Wenn die Erkältung nicht sofort behandelt wird, wandelt sich der sogenannte pathogene Faktor, der den Körper befallen hat, nach einigen Stunden bis Tagen in Wind-Hitze um, das Sekret färbt sich gelblich oder grünlich, es kann auch blutig oder eingetrocknet sein, der Schleim in den Bronchien ist zäh und lässt sich nur schwer abhusten - der pathogene Faktor ist tiefer in den Körper eingedrungen. Dann setze ich Kräuter ein, die Hitze ausleiten, wie z.B. Minze, Chrysanthemenblüten oder Holunderblüten.

Nach der traditionellen chinesischen Medizin werden einzelne Kräuter sehr selten eingesetzt.
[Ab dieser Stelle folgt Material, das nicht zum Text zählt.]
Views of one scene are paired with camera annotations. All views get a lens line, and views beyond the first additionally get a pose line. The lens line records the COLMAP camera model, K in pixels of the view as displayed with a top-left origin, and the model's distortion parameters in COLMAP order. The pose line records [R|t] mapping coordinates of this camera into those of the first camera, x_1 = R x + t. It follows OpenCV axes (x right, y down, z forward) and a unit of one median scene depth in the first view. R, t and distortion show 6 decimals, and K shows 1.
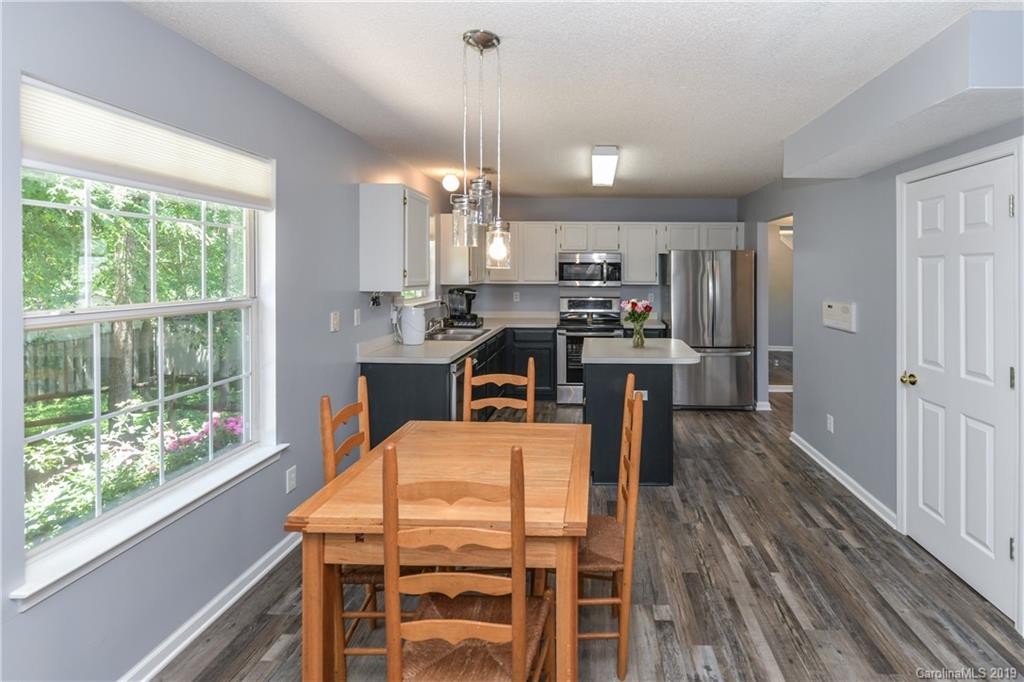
lens RADIAL K [[463.2, 0, 577.2], [0, 463.2, 269.7], [0, 0, 1]] dist [-0.025423, -0.000163]
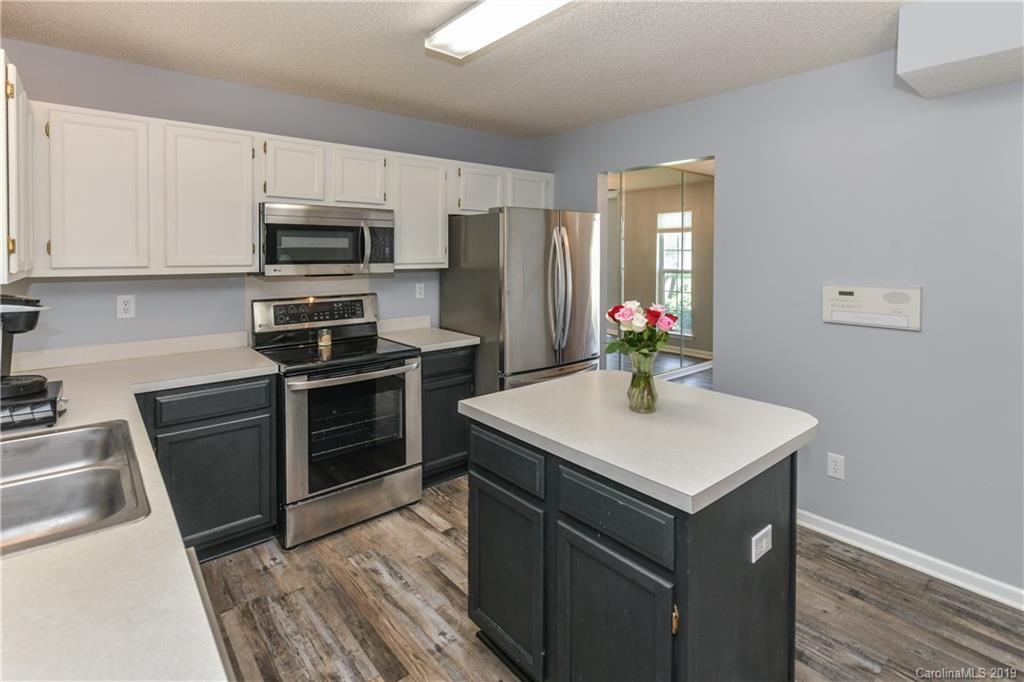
lens RADIAL K [[504.8, 0, 510.9], [0, 504.8, 256.5], [0, 0, 1]] dist [0.000829, 0.000052]
pose [[0.745392, -0.010675, 0.666541, -0.194173], [0.001862, 0.999901, 0.013931, 0.009721], [-0.666624, -0.009143, 0.745338, 0.496569]]
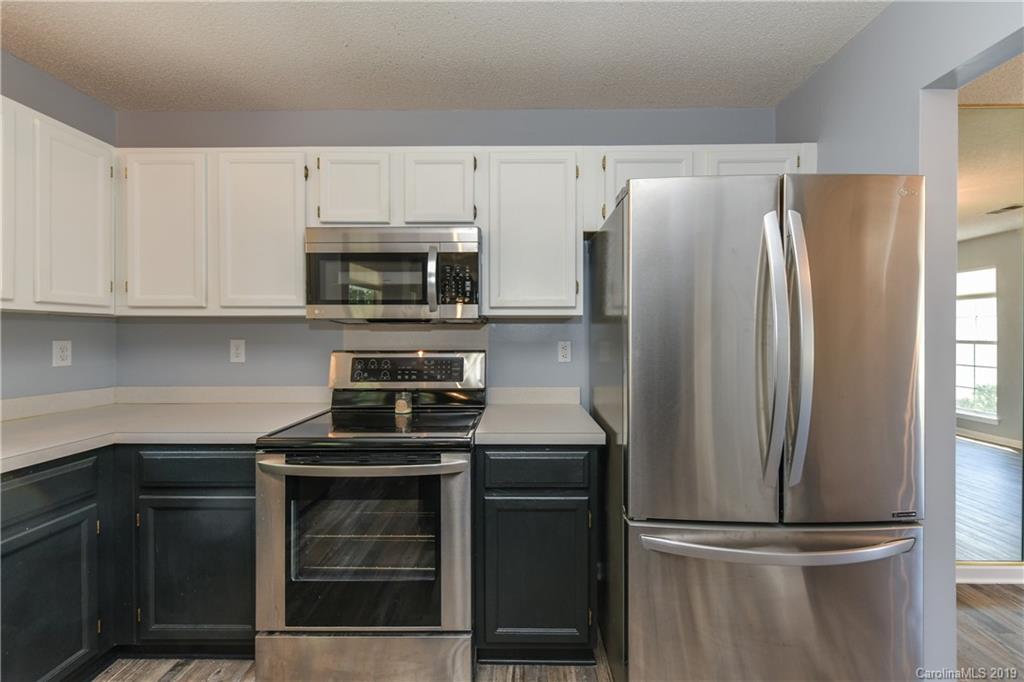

Es werden meistens Kräuterrezepturen aus mehreren verschiedenen Kräutern erstellt, die sich in der Wirkung unterstützen. Die Süßholzwurzel zum Beispiel wird einer Rezeptur häufig zugesetzt, um sie zu harmonisieren.

Ich verordne meinen Patienten eine individuell auf sie zugeschnittene Kräuterrezeptur, die dann in einer Apotheke zusammengestellt wird. Der Patient bereitet den sogenannten Dekokt dann selbst zu. Meist wird eine Rezeptur für 5-7 Tage erstellt und kann dann bei Bedarf weiter angepasst werden. Der Dekokt wird vom Patienten für 5 - 7 Tage zubereitet, im Kühlschrank aufbewahrt und 2 - 3 mal täglich eingenommen.